Cracks in the mirror

Does European law and society research still reflect European society?

Tijdschrift Recht der Werkelijkheid, Aflevering 1 2015
Trefwoorden Europe, socio-legal studies, legal culture, methodology
Auteurs Marc Hertogh
SamenvattingAuteursinformatie

    What’s the significance of sociology of law in Europe? Before we can answer this question, it’s even more important to consider the reverse question: what’s the significance of Europe in sociology of law? European sociology of law has been very productive, but it has also become increasingly out of touch. Unlike the early years of the discipline, contemporary European law and society research is no longer a mirror of European society. There are three main reasons for this development. First, there’s a strong pull of the policy audience. Second, some of the most important studies in European sociology of law borrow their theories and concepts from previous work in the United States. And finally, most researchers are concerned with studying law and society in their own country, but only very few studies look at law and society from a transnational perspective. To fix these cracks in the mirror, we need more ‘Europe’ in European sociology of law. Similar to the work of the founding fathers of the discipline, sociology of law should once again become a reflection of society. Not for reasons of nostalgia, but because this will secure the future of European law and society research.


Marc Hertogh
Marc Hertogh is Professor of Socio-Legal Studies at the University of Groningen, the Netherlands.

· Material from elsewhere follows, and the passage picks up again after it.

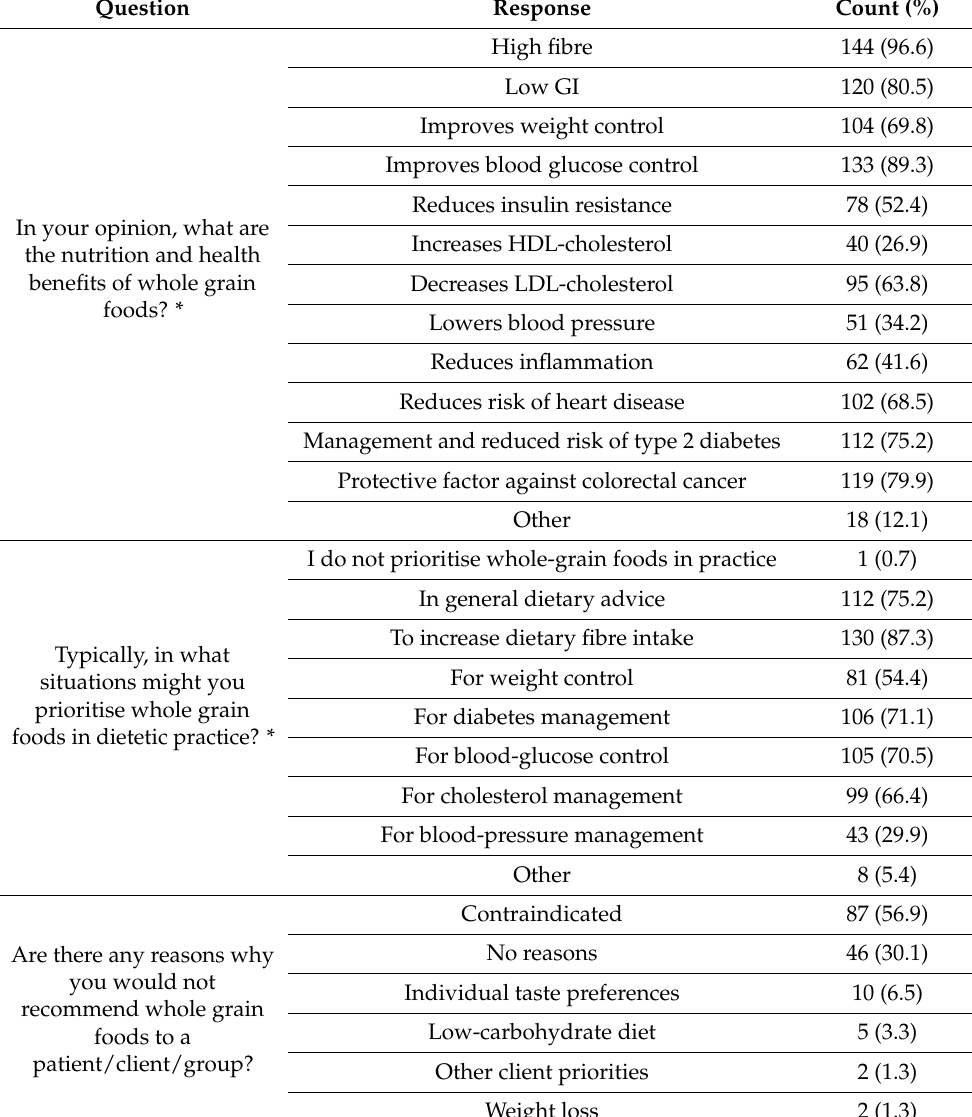
Table 3. Dietitians’ understanding of the benefits of whole grains and situations in which they should be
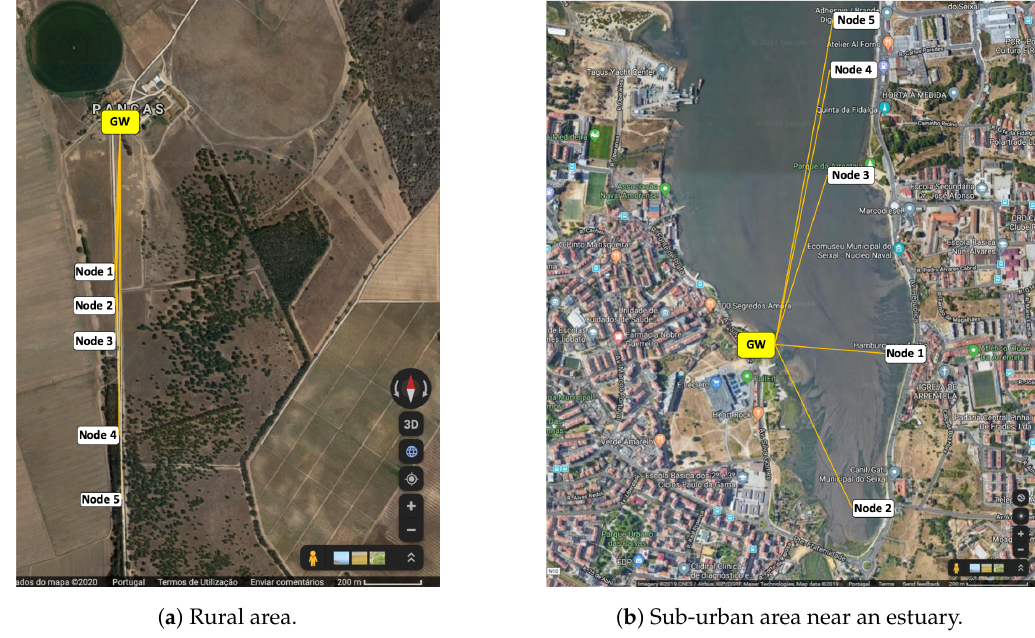
Figure 5. Physical location of nodes.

He is Editor-in-Chief of the International Journal of Law in Context (Cambridge University Press) and he is a member the Advisory Board of Recht der Werkelijkheid. His research focuses on public opinion about law, with a special interest in legal consciousness, legal pluralism, and administrative justice. His publications include: Recht van onderop [Law from below] (with Heleen Weyers) (Ars Aequi, 2011), Living Law: Reconsidering Eugen Ehrlich (Hart Publishing, 2008), Judicial Review and Bureaucratic Impact (with Simon Halliday) (CUP, 2004).